**EXTRAIT DE PAGE:**
Il y a bien des manières de lire. La meilleure est certainement – à l’exact opposé de ceux qui bachotant à l’aide de fiches synthétiques leurs épreuves de culture générale, savent très bien parler de livres qu’ils n’ont jamais lus – de savoir prendre son temps. Savourer la prose, oui, lire le texte intégral, certainement, mais la tendance étant au quantitatif, au pavé, à l’infinissable, aux « beaucoulogies », pour reprendre le néologisme de Pierre Pevel, il devient difficile de trouver des volumes à la fois minces et de qualité. D’où l’intérêt d’un guide comme celui-ci, qui propose de découvrir ou de redécouvrir « Cent courts chefs-d’œuvre », soit en librairies, soit – ces ouvrages n’étant pas forcément à la mode – en les empruntant en bibliothèques.

**CONSIGNE ÉCRITE 1:** Selon l'extrait de page sur la lecture, à qui doit-on le néologisme « beaucoulogies » ?
**CONSIGNE ÉCRITE 2:** Reformulez sous forme de liste le paragraphe de l'extrait de page sur la lecture qui commence par « Il y a bien des manières de lire », en conservant ses faits principaux.
**CONSIGNE ÉCRITE 3:** Prolongez l'extrait de page sur la lecture à partir de sa dernière phrase.

**DONNÉES ENREGISTRÉES:**
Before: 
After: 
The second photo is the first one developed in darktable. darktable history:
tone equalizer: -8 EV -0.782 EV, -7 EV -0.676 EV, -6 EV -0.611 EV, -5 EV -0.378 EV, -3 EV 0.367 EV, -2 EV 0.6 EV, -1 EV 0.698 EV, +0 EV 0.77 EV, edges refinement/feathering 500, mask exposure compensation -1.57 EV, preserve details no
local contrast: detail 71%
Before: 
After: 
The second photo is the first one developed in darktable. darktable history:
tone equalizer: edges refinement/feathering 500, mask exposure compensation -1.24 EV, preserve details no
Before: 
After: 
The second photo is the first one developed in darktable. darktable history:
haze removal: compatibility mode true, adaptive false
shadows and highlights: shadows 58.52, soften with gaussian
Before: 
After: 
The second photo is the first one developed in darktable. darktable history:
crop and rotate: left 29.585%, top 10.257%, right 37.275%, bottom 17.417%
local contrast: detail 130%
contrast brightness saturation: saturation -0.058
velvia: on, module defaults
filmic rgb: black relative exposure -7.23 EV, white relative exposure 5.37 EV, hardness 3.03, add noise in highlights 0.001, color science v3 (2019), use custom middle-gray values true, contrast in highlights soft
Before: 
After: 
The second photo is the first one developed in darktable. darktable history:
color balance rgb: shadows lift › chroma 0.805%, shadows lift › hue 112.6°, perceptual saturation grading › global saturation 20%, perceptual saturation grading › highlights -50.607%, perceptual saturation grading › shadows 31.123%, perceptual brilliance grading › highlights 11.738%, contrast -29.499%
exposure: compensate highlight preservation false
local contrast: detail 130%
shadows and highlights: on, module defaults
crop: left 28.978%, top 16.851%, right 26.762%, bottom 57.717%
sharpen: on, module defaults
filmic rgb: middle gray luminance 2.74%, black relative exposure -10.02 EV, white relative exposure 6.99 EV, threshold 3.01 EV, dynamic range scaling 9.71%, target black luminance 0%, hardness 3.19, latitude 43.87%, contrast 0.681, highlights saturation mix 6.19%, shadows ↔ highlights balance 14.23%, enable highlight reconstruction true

**CORRIGÉ 1:** À Pierre Pevel.

**CORRIGÉ 2:**
- Il existe bien des manières de lire, et la meilleure consiste à prendre son temps.
- Elle s'oppose à celle des candidats qui préparent leurs épreuves de culture générale avec des fiches et parlent de livres jamais lus.
- Il faut savourer la prose et lire le texte intégral.
- La tendance aux gros volumes, les « beaucoulogies » selon Pierre Pevel, rend difficile la recherche de livres à la fois minces et de qualité.
- D'où l'intérêt de ce guide, qui propose de découvrir ou de redécouvrir « Cent courts chefs-d'œuvre », à acheter en librairie ou à emprunter en bibliothèque.

**CORRIGÉ 3:**
Pas besoin donc de s’abîmer des vendremanches entiers pour se faire, se refaire, se parfaire une culture littéraire. Un voyage en train, une longue et angoissante macération dans l’antichambre du dentiste, l’horripilante attente de cette-amie-qui-est-toujours-en-retard, votre épouse qui dans la salle d’accouchement n’en finit pas d’expulser le petit dernier, l’embouteillage vacancier ou gilet-jaunesque, la claustrophobique panne d’ascenseur, la messe de mariage dont le sermon s’étend au-delà du raisonnable, l’interminable queue pour se procurer le dernier beaujolais nouveau seront, par la mise en oeuvre de ce manuel miraculeux, transformés en excellents moments de détente culturelle. Grâce à Jean-Pierre Montal et à Jean-Christophe Napias, et avec un minimum d’organisation et de prévoyance, il vous sera possible de vous extraire mentalement des troupeaux ovins et béotiens, de quitter la masse bêlante des individus qui-n’ont-pas-le-temps-de-lire et de plonger enfin, et sans culpabilité aucune, dans les délices de la vraie et bonne littérature.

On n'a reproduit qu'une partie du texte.